Want to know what I do with my coffee grounds? I mix them with oil — any oil will do, probably, but I like almond oil I get from a bodega that’s so cheap there’s almost no chance it’s actually almond oil — and use it as a face and body scrub in the shower. I also keep an extra thing of Dawn in the shower so the oily grounds don’t clog up the drain. I don’t know what I’ve become. Anyway, Saturday Bustelo Time is my favorite Bustelo Time, because that’s when I read fun sections of the Sunday New York Times, by which I mean hate-read the “Real Estate” section.

By ten, I was like, “Fuck it, let’s have breakfast.” I mixed cashew yogurt with actual cashews, which feels like putting chicken in an omelet, pomegranate seeds, and honey. An excellent breakfast to do the crossword to. For some reason, my mouth has tasted like metal for the past couple days, which for all I know is a side effect of the vaccine. Or maybe the hole where my tooth was has gone bad? Gross.

Later, I did a salad rerun: Same as the last time, except with pomegranate seeds instead of apples.

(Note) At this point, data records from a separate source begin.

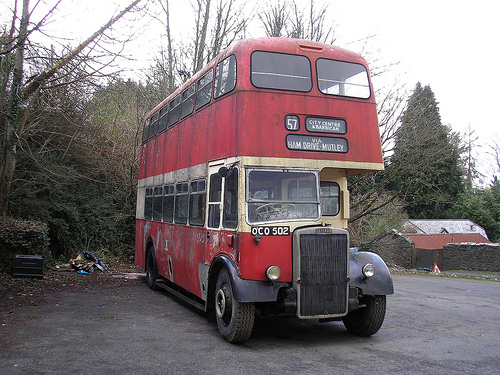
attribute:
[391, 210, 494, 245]
roof — white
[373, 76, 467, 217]
tree — tall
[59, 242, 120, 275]
pile — dirt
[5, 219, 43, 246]
limbs — tree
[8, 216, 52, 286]
bin — garbage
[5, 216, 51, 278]
bin — gray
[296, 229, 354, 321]
grill — black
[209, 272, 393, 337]
wheels — black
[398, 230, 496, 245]
roof — red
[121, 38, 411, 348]
bus — old, double decker, red, white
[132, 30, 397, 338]
bus — red, white, blue, double decker, old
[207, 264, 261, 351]
wheel — double decker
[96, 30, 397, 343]
bus — double decker, old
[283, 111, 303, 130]
number — 57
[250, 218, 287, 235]
plate — license, white, black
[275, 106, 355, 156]
text — white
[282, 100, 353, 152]
background — black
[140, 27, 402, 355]
bus — white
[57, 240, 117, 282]
debris — pile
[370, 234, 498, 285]
wall — stone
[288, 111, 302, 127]
numbers — white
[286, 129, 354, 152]
letters — white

Goddamn I love that salad.

In the afternoon, we had the wild idea of taking a load of stuff out to the house we bought in Pennsylvania to run as a humor writing residency. Would it have been better to have made this decision in the morning? Probably! The house is a long story, but basically, we have an 8-year-old. When everything we were going to do with her this summer fell apart, we started looking for places to go so we would not be sweating our faces off in our stupid Brooklyn apartment, and we wound up in Williamsport, Pennsylvania. We raised the downpayment for the house with a Kickstarter last fall, and now we’re getting it into shape for people to just be in, pretty much.

On the drive I ate a pack of Mentos to try to get rid of this awful metallic taste. Didn’t work.

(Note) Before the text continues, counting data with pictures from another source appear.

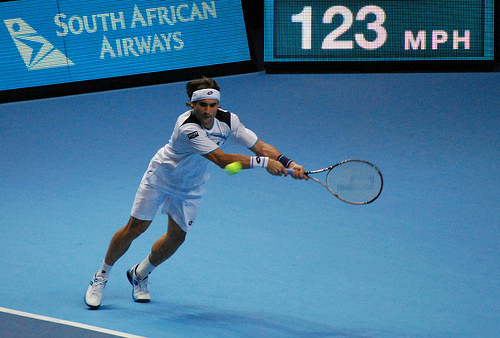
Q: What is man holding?
A: Racket.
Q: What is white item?
A: Headband.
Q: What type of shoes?
A: Tennis.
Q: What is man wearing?
A: White shirt.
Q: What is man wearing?
A: White shorts.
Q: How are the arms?
A: Stretching.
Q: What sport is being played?
A: Tennis.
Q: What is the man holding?
A: Racket.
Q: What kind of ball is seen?
A: Tennis ball.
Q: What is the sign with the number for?
A: Miles per hour.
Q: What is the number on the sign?
A: 123.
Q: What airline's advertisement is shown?
A: South African Airways.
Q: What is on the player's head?
A: Headband.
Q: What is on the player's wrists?
A: Wristbands.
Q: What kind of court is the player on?
A: Tennis court.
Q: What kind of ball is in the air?
A: Tennis ball.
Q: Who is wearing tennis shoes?
A: Player.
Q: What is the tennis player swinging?
A: Tennis racket.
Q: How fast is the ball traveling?
A: 123 MPH.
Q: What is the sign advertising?
A: South African Airways.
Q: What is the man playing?
A: Tennis.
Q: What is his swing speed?
A: 123 mph.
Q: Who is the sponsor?
A: South African Airways.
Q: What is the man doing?
A: Swinging a tennis racket.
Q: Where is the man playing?
A: On a tennis court.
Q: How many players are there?
A: One player is visible.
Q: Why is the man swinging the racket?
A: To hit the tennis ball.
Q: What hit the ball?
A: A tennis racket.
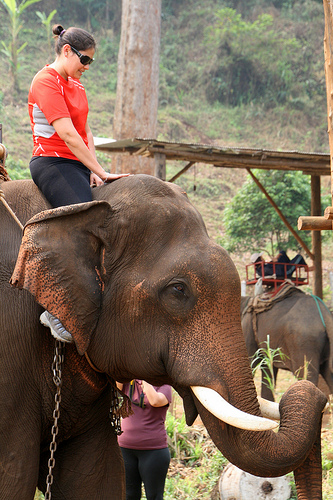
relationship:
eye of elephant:
[156, 271, 199, 305] [5, 159, 320, 494]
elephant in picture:
[5, 159, 320, 494] [1, 5, 325, 499]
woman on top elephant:
[20, 15, 137, 208] [5, 159, 320, 494]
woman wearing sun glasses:
[20, 15, 137, 208] [67, 43, 104, 68]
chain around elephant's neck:
[35, 344, 75, 491] [32, 198, 139, 398]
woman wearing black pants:
[20, 15, 137, 208] [30, 156, 99, 212]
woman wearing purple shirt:
[118, 381, 183, 499] [115, 384, 173, 456]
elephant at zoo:
[5, 159, 320, 494] [1, 5, 325, 499]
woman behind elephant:
[118, 381, 183, 499] [5, 159, 320, 494]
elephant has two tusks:
[5, 159, 320, 494] [185, 369, 325, 445]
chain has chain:
[35, 344, 75, 491] [46, 333, 65, 491]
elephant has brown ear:
[5, 159, 320, 494] [2, 195, 126, 366]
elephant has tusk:
[5, 159, 320, 494] [185, 378, 281, 442]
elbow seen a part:
[144, 385, 169, 413] [145, 395, 167, 410]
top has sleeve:
[23, 68, 96, 164] [32, 74, 76, 130]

Dinner was a veggie burger from a place in town. What is there to say about a veggie burger? This one had beets! There were also fries, but they were kind of cold. Very few things are as unappealing as cold fries.

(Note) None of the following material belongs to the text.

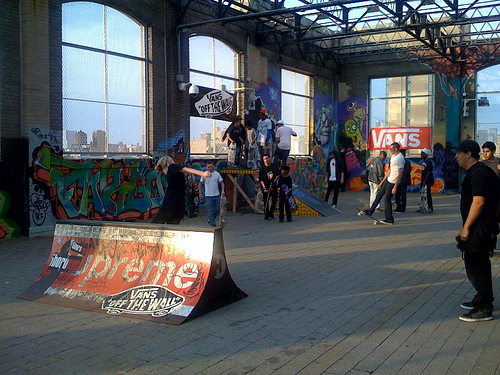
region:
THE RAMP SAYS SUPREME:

I was up late working on deadline stuff, the final version of a cartoon I have coming out in The New Yorker and some pitches for a McSweeney’s anthology about parenting, and by 2 a.m., I was hungry AF. There was a bag of shortbread cookies in the cupboard, but I’m not going to tell you that I ate night cookies.

Sunday, March 21
They have Bustelo in Pennsylvania. I tanked up and painted one of the rooms upstairs, and then we went out to run errands, so I didn’t eat anything until almost 3. I was popping Mentos all day, though, to make the metallic taste abate with minimal success, but somehow I also wasn’t starving? Wait, is the key to weight loss secretly Mentos?

Eventually, we pulled into a restaurant, where I ordered two appetizers as a meal, a crab cake and quesadillas, and ate about a quarter of each. Too many Mentos? Also, the crab cake was actually too heavy on the Old Bay. I love Old Bay, but it tasted like I was eating it right out of the canister.

Before bed, I was peckish again, so  I ate another quarter of the quesadilla and a mandarin. I was all out of Mentos 🙁

Monday, March 22
Three guesses what kind of coffee I had?

For lunch, I kept it pedestrian with a bowl of cereal  — Panda Puffs —  and a couple of my goddamn mandarins.

Then I had a conversation with an editor, and then I taped a podcast — not my own podcast, somebody else’s podcast — and by the time we were ready to go, it was four and there wasn’t time to, like, sit and eat a meal. I was hungry, though.

I’m gonna level with you: I ate hella road snacks. A couple Belvita cookies, an Rx bar, regional Cheetos knockoffs. I didn’t even look at my app. When I got home, I ate a handful of cashews in a manner that can only be described as “desultory.” And my mouth still tasted like metal.